> [Work required]:
Your task is to print all of the data below exactly, with no pictures included.

> [Information shown]:
◇ ◇ ◇ ◇

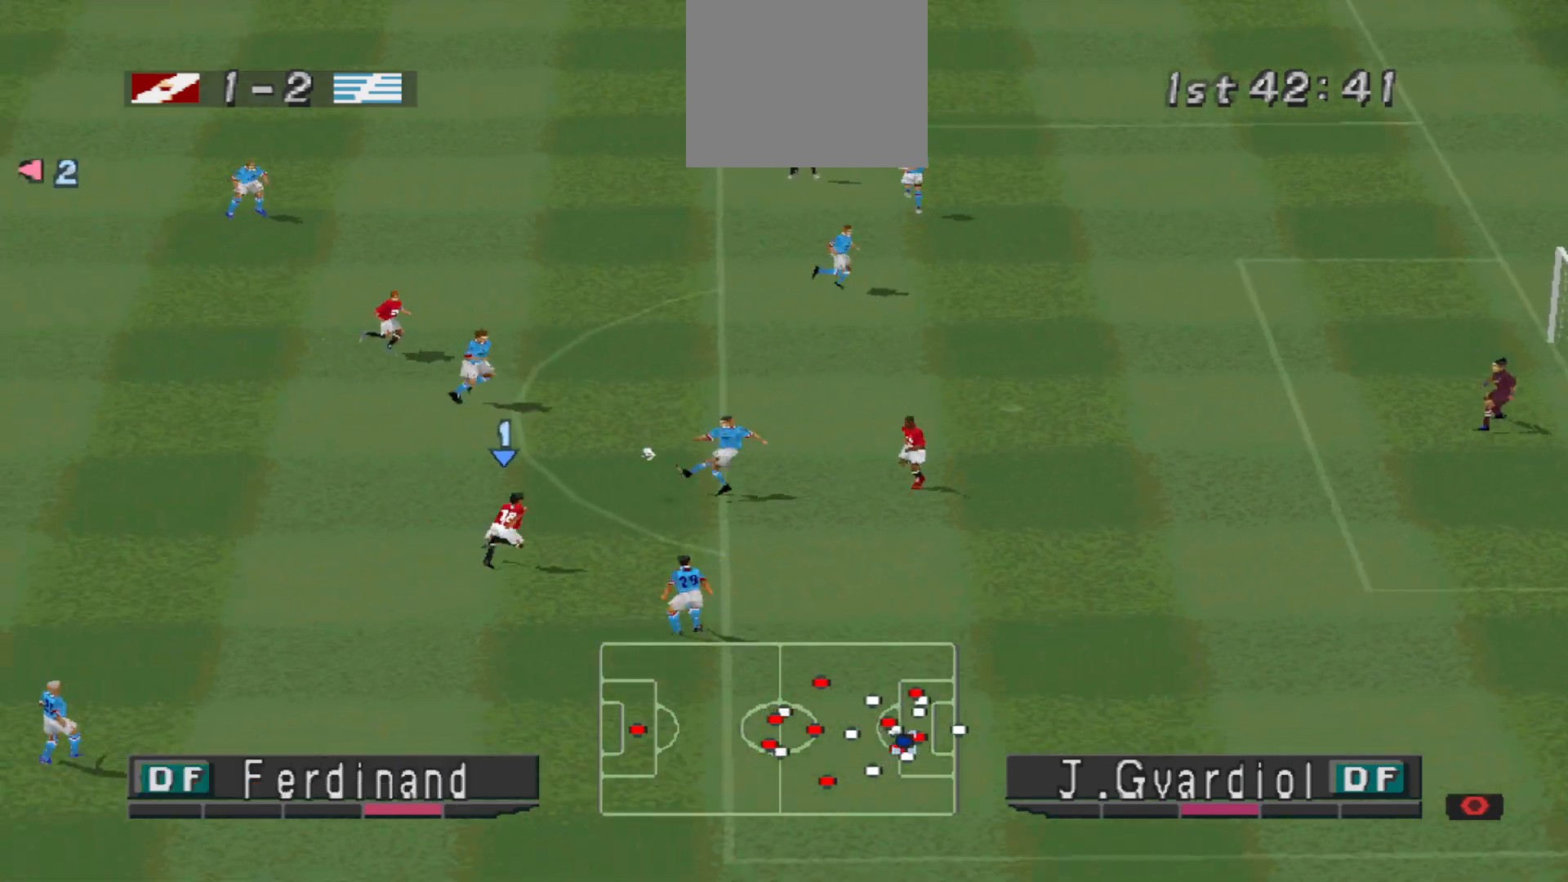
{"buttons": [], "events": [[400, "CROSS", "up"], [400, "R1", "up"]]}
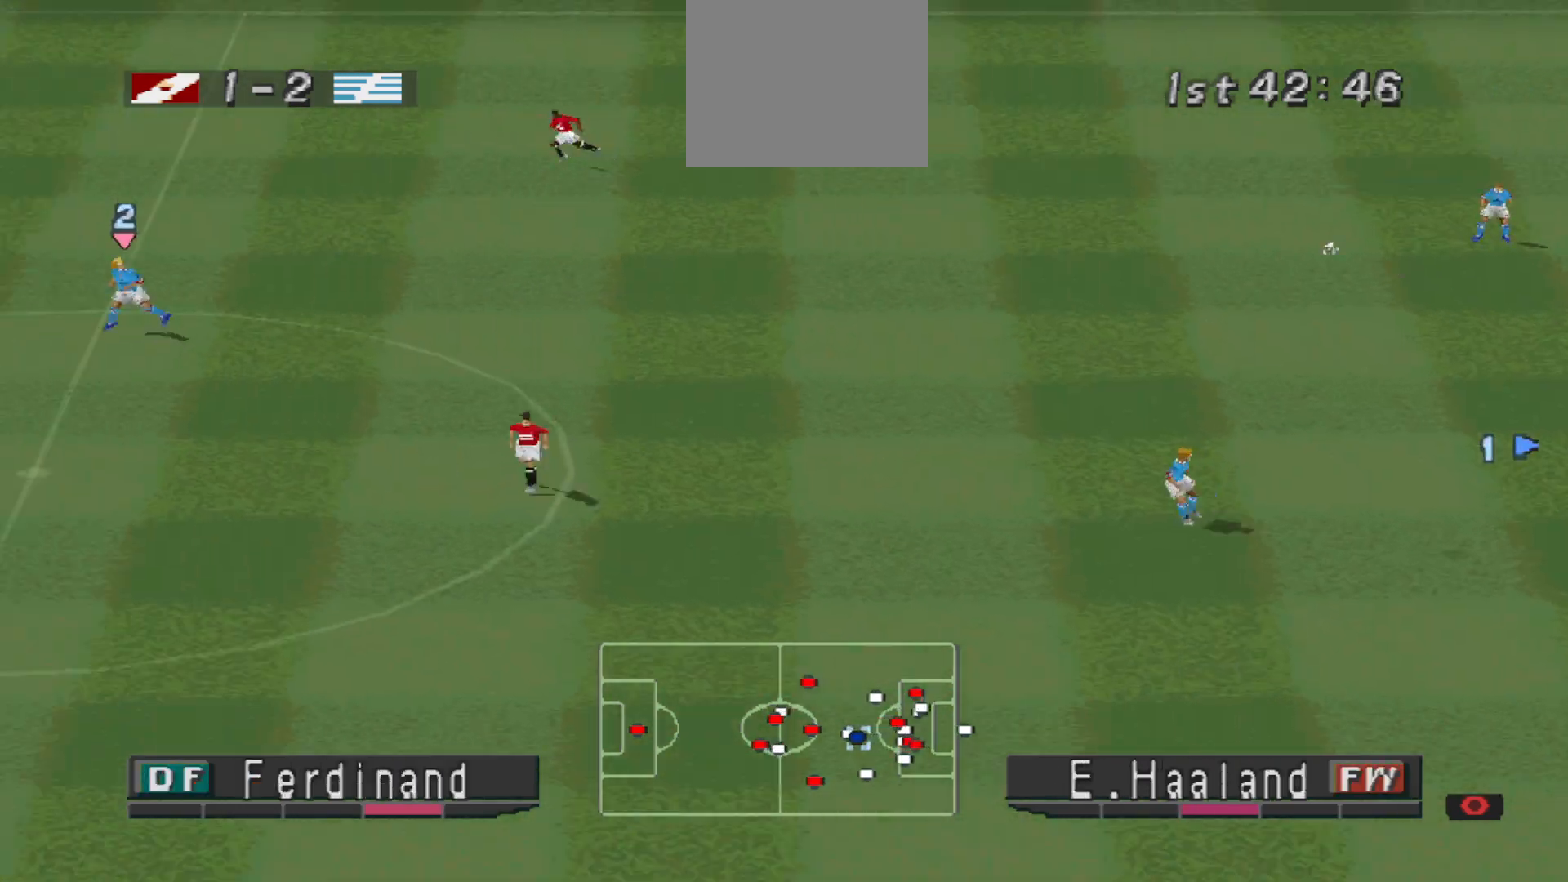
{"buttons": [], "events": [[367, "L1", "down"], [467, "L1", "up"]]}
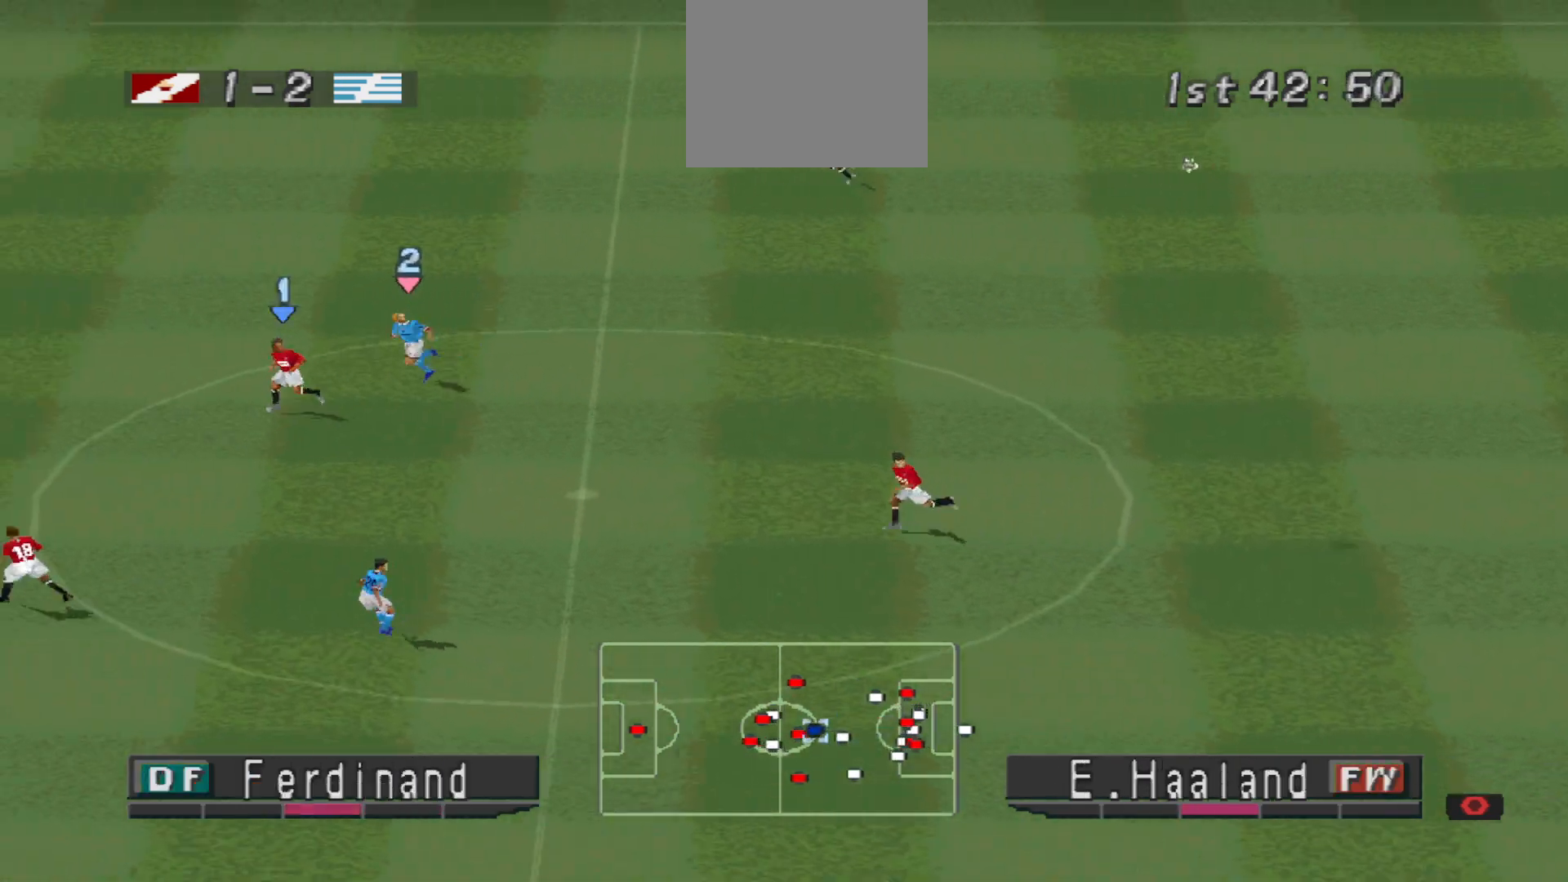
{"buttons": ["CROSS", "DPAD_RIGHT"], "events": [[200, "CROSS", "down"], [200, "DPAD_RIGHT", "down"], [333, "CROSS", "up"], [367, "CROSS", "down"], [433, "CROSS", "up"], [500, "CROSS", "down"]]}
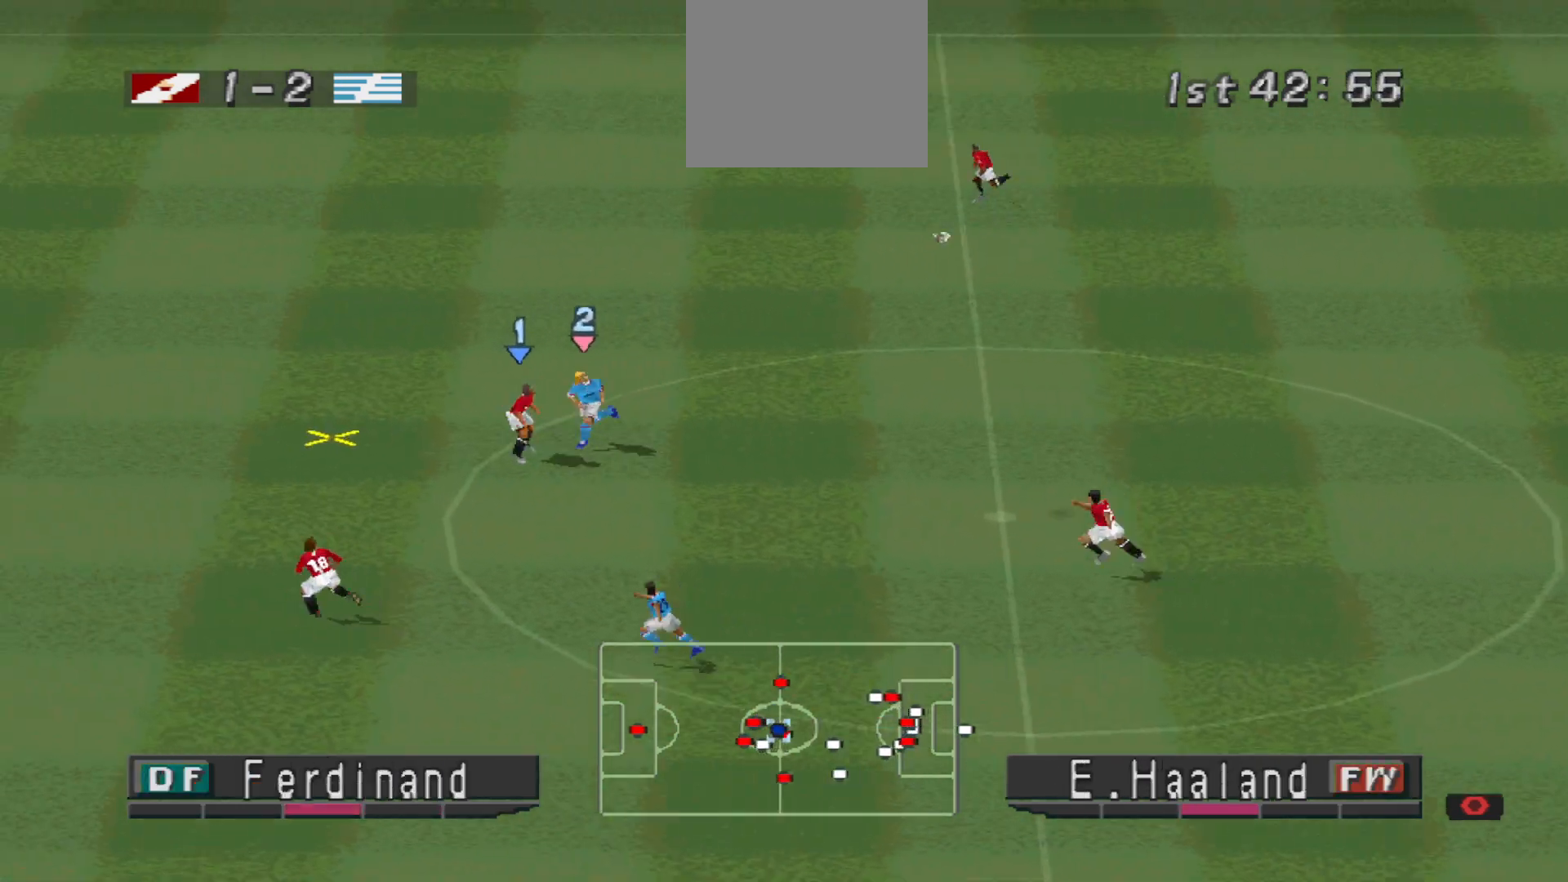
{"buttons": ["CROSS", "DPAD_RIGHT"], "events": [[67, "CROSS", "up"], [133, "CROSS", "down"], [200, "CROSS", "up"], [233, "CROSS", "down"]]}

◇ ◇ ◇ ◇

> [Response]:
{"buttons": [], "events": [[400, "CROSS", "up"], [400, "R1", "up"]]}
{"buttons": [], "events": [[367, "L1", "down"], [467, "L1", "up"]]}
{"buttons": ["CROSS", "DPAD_RIGHT"], "events": [[200, "CROSS", "down"], [200, "DPAD_RIGHT", "down"], [333, "CROSS", "up"], [367, "CROSS", "down"], [433, "CROSS", "up"], [500, "CROSS", "down"]]}
{"buttons": ["CROSS", "DPAD_RIGHT"], "events": [[67, "CROSS", "up"], [133, "CROSS", "down"], [200, "CROSS", "up"], [233, "CROSS", "down"]]}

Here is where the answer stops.